The Adversarial Consistency of Surrogate Risks for Binary Classification
Natalie Frank, Jonathan Niles-Weed
TL;DR
This work provides a complete characterization of adversarially consistent surrogate losses for robust binary classification under $\epsilon$-ball perturbations. It identifies a precise necessary-and-sufficient condition, $C_\phi^*(\tfrac{1}{2}) < \phi(0)$, under which a surrogate is adversarially consistent, and demonstrates that common convex losses fail while the $\rho$-margin loss and shifted sigmoid satisfy. The authors leverage minimax duality with $W_\infty$ perturbation sets to relate adversarial risks to dual objectives, and they prove a quantitative excess-risk bound for the $\rho$-margin loss, showing that minimizing its adversarial surrogate risk effectively reduces the adversarial classification error. These results guide the design of surrogate losses for robust learning and lay groundwork for extending the theory to other perturbation models and loss families.
Abstract
We study the consistency of surrogate risks for robust binary classification.
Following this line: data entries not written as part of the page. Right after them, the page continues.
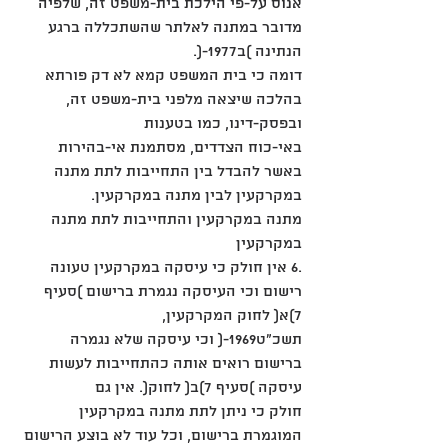
אנוס על-פי הילכת בית-משפט זה, שלפיה 
מדובר במתנה לאלתר שהשתכללה ברגע 
הנתינה )ב1977-(.
דומה כי בית המשפט קמא לא דק פורתא 
בהלכה שיצאה מלפני בית-משפט זה, 
ובפסק-דינו, כמו בטענות
באי-כוח הצדדים, מסתמנת אי-בהירות 
באשר להבדל בין התחייבות לתת מתנה 
במקרקעין לבין מתנה במקרקעין.
מתנה במקרקעין והתחייבות לתת מתנה 
במקרקעין
.6 אין חולק כי עיסקה במקרקעין טעונה 
רישום וכי העיסקה נגמרת ברישום )סעיף 
7)א( לחוק המקרקעין,
תשכ"ט1969-( וכי עיסקה שלא נגמרה 
ברישום רואים אותה כהתחייבות לעשות 
עיסקה )סעיף 7)ב( לחוק(. אין גם
חולק כי ניתן לתת מתנה במקרקעין 
המוגמרת ברישום, וכל עוד לא בוצע הרישום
It is common to learn robust classifiers by adversarial training, which seeks to minimize the expected $0$-$1$ loss when each example can be maliciously corrupted within a small ball. We give a simple and complete characterization of the set of surrogate loss functions that are \emph{consistent}, i.e., that can replace the $0$-$1$ loss without affecting the minimizing sequences of the original adversarial risk, for any data distribution. We also prove a quantitative version of adversarial consistency for the $ρ$-margin loss. Our results reveal that the class of adversarially consistent surrogates is substantially smaller than in the standard setting, where many common surrogates are known to be consistent.